I want Neil Gaiman's imagination. He doesn't just come up with a storyline. Nope, he has to come up with entire worlds, filled with characters that couldn't come from anywhere else but his imagination: trickster gods, dead princes — and now London Below.
Thus is the case with Neverwhere, a slightly beaten hardback I found on the shelves of the local used book store months ago but saved until now. (One does not rush Gaiman works. One savors them, approaches them carefully. One can only handle so much assault on reality and yet remain in it.)
Richard is living his life as best he can. It's not a bad life. He has a job, a social life, a new fiancée — all in all, not bad. However, it's not exactly good, either. Like so many of us, Richard is going through the motions, living a life he has sort of stumbled into — and one, like a soft, fuzzy but sticky web, he can't escape. On a disastrous Friday afternoon with seemingly typical debacles involving work and Jessica (the aforementioned fiancée), he starts out for dinner.
He never makes it.
A young woman appears on the sidewalk in front of him and his fiancée, seemingly having fallen out of a wall, and bleeding. Jessica sidesteps around the young woman, but Richard can't. He picks her up and carries her to his aparttment, despite Jessica's stern warning about missing dinner with her (very powerful) boss. He doesn't listen. He must help the young woman.

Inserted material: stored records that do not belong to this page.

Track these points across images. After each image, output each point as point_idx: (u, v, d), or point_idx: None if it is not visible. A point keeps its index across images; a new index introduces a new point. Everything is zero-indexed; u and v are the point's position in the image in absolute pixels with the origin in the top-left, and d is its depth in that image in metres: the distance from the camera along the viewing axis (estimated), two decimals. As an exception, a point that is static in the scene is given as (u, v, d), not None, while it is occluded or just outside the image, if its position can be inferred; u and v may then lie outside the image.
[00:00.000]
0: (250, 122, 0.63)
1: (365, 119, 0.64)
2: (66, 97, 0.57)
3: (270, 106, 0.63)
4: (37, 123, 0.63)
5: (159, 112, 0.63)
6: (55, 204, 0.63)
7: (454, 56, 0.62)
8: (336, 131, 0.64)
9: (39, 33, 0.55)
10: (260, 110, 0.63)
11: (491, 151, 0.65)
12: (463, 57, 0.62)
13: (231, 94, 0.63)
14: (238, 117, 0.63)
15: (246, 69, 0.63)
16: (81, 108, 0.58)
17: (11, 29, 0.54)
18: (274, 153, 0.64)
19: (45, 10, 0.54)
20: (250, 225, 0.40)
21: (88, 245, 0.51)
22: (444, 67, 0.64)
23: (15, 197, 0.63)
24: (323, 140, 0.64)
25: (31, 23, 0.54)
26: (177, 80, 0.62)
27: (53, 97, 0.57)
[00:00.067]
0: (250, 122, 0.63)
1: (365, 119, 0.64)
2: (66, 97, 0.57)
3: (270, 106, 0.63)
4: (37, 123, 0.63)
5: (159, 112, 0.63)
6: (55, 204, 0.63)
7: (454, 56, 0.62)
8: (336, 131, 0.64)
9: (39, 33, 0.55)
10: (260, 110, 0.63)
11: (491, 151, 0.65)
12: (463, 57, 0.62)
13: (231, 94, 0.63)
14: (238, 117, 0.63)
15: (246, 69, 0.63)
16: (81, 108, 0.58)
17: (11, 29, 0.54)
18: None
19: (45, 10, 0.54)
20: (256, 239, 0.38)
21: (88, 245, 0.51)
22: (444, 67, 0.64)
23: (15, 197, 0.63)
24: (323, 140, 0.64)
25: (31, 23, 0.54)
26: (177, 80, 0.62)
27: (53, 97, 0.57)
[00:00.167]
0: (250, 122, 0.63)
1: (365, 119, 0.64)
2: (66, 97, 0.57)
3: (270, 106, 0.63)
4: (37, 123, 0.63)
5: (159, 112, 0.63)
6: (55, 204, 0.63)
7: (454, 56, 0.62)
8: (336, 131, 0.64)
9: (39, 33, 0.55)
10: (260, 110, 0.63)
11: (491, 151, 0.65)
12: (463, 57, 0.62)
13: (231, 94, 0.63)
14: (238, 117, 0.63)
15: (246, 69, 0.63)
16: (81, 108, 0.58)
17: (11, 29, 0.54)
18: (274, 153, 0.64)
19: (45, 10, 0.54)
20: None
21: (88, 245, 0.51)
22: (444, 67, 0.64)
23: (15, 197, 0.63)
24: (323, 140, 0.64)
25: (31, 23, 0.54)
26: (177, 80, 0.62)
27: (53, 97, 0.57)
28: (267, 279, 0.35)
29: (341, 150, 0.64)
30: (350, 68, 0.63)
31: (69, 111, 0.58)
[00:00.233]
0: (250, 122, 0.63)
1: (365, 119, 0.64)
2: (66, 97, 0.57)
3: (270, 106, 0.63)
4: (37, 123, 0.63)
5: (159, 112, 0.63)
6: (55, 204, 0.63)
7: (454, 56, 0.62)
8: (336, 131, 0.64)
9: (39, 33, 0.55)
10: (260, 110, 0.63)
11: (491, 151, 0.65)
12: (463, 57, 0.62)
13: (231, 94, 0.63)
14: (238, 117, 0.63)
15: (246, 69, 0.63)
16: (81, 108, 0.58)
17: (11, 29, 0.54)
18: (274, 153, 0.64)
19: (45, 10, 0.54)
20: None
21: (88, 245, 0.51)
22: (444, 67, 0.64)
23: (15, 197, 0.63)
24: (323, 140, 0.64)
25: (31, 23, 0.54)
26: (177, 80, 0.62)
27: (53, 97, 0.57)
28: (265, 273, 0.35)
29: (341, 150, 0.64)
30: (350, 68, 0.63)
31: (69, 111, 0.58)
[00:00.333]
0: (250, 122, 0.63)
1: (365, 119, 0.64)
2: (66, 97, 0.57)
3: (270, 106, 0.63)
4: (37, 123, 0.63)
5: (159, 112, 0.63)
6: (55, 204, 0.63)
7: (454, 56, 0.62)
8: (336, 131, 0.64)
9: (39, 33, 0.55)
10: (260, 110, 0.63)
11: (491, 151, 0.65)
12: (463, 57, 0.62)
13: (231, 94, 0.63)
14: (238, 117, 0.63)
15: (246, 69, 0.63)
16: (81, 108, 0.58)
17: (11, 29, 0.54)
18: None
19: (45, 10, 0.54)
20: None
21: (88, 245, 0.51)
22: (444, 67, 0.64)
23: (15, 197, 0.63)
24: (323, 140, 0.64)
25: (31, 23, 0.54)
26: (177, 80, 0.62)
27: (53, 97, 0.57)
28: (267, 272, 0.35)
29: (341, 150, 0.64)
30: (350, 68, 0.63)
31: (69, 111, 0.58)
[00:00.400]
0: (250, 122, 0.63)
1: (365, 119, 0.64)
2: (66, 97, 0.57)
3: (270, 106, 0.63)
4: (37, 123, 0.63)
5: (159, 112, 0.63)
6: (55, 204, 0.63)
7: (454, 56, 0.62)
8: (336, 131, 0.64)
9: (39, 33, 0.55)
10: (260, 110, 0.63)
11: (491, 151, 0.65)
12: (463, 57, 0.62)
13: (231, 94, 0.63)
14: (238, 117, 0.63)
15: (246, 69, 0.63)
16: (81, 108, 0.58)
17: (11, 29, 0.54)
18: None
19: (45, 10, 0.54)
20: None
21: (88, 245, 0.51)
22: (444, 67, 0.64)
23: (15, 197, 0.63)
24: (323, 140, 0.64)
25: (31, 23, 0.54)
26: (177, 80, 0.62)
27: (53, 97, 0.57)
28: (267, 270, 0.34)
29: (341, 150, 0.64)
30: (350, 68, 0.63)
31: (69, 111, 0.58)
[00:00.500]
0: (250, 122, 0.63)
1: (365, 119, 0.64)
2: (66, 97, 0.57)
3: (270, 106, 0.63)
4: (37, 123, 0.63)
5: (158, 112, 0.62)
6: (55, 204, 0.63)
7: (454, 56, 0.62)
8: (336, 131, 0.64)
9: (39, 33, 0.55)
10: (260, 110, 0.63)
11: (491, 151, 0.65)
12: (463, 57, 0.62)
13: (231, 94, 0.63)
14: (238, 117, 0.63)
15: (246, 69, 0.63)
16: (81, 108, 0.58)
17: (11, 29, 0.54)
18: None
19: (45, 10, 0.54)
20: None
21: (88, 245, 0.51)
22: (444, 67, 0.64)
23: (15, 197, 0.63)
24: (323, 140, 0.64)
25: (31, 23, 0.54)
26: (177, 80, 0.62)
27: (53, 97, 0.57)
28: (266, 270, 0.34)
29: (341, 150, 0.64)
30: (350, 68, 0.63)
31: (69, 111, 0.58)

Her name is Door, this strange, small and wounded woman. From the first, the encounter is one not to be understood. Can she really talk to rats and pigeons? Is he truly dozens of stories above London? Who is this marquis? And where did that copy of Mansfield Park come from on his shelves?
When she leaves, she apologizes with a great air of sadness. He doesn't know for what. He also is very insulted by the marquis, who dismisses him without an inkling of respect. After Jess (excuse me, Jessica) leaves a message on his answering machine, he's not inclined to venture out until work Monday morning.

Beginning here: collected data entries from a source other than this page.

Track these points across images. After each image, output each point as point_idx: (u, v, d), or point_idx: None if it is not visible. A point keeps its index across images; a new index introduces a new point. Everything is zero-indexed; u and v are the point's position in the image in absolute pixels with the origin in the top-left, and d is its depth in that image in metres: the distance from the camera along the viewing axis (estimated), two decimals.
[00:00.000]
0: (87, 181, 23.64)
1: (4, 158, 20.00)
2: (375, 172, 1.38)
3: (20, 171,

And that's where it gets weird. (You'd think the pigeon would have done it.)
Richard disappears from his life and everything he knows. He wanders around aimlessly until —
Well, let's just say the author does not disappoint. I found it difficult to put down the book, and as I read it, I would every once in a while turn to David and say, "This is really really good." Then I'd turn back to the book and be lost.

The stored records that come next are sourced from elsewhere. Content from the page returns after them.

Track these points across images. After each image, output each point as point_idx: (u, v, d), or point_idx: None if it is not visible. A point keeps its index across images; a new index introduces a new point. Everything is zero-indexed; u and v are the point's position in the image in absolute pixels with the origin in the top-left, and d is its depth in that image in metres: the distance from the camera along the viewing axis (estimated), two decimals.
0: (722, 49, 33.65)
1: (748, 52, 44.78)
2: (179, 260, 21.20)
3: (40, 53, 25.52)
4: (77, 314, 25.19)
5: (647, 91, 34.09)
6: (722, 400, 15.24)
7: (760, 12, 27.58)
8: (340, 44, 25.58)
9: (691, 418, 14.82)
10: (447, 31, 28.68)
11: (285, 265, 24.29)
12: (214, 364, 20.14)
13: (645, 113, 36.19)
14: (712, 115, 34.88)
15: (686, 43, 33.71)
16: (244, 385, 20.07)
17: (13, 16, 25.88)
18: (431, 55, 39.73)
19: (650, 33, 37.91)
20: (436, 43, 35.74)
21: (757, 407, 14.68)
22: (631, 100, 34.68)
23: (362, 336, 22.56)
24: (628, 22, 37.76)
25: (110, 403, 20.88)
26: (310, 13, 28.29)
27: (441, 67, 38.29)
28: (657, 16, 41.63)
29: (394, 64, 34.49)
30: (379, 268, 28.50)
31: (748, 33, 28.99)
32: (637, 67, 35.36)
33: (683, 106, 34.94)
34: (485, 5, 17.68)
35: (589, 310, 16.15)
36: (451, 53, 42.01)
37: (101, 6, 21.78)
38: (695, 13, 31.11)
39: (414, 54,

With Gaiman, one literally does not know what will come next. At every turn, I wondered, and was delightfully surprised by what the author had in store. It was one long surprise, which is a rare treat.
There are many rich moments in the book, but one in particular stands out: Richard is challenged to either believe his reality at that moment, or believe that it's all in his head. Like one of the more interesting "Buffy the Vampire Slayer" episodes, the hero is provided with two equally convincing scenarios. However, as with just about everything in London Below, Richard has no room for error. Choose the wrong reality, and — well, let's just say the pain might not last too long, maybe. If faced with life as you knew it, which was so comfortable, and the new reality, which decidedly was not, which would you trust yourself to choose? Or rather, where would you prefer to be?
As the book came to a conclusion, it did follow part of a path I had anticipated — or rather, what I had hoped. I had come to love the characters and wanted the best for them. Thankfully, the conclusion wasn't exactly as I thought. The final pages went where I was glad to follow them.
If you like Neil Gaiman, this will not disappoint. If you like fantasy, this will be your book. If you like a story that you don't see coming, go get this book right away. Afterward, I suspect you never will look at the seemingly discarded members of the human race again.